The culture of online civility is harming us all.
By Jillian York | MOTHERBOARD
As politics in the US and Europe have become increasingly divisive, there’s been a push by op-ed writers and politicians alike for more „civility“ in our debates, including online. Amidst this push comes a new tool by Google’s Jigsaw that uses machine learning to rank what it calls the „toxicity“ of a given sentence or phrase. But as Dave Gershgorn reported for Quartz, the tool has been criticizedby researchers for being unable to identify certain hateful phrases, while categorizing innocuous word combinations as toxic.

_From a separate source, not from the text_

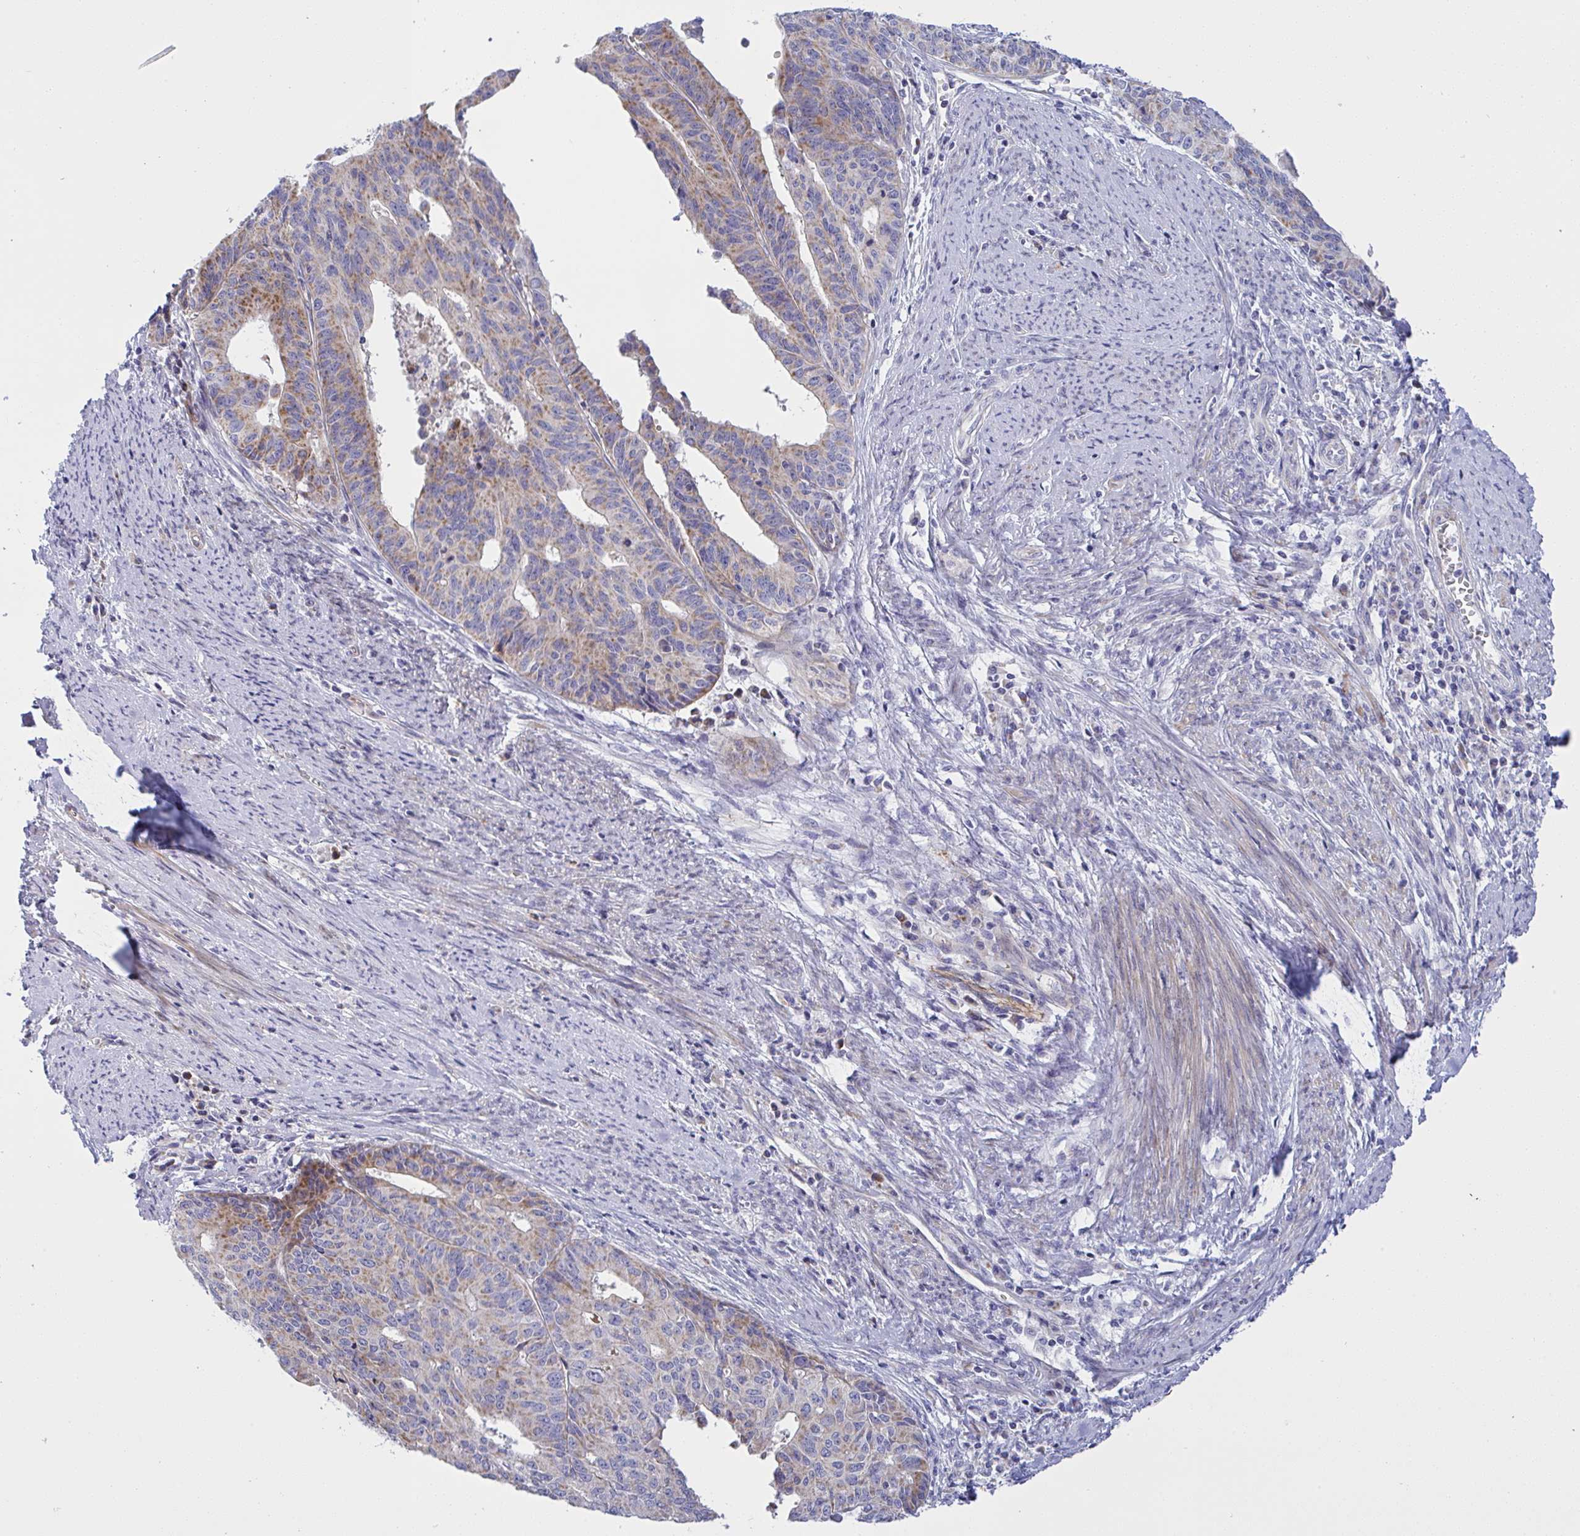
{"staining": {"intensity": "moderate", "quantity": "<25%", "location": "cytoplasmic/membranous"}, "tissue": "endometrial cancer", "cell_type": "Tumor cells", "image_type": "cancer", "snomed": [{"axis": "morphology", "description": "Adenocarcinoma, NOS"}, {"axis": "topography", "description": "Endometrium"}], "caption": "Human endometrial cancer (adenocarcinoma) stained with a brown dye exhibits moderate cytoplasmic/membranous positive positivity in about <25% of tumor cells.", "gene": "NTN1", "patient": {"sex": "female", "age": 65}}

The project, Perspective, is an API that was trained by asking people to rate online comments on a scale from „very toxic“ to „very healthy,“ with „toxic“ being defined as a „rude, disrespectful, or unreasonable comment that is likely to make you leave a discussion.“ It’s part of a growing effort to sanitize conversations online, which is reflective of a certain culture within Silicon Valley and the United States as a whole: The culture of civility.
The tool seems to rank profanity as highly toxic, while deeply harmful statements are often deemed safe
If we were merely kind to one another in our interactions, the argument goes, we would be less divided. Yet, this argument fails to recognize how politeness and charm have throughout history been used to dress up hateful speech, including online.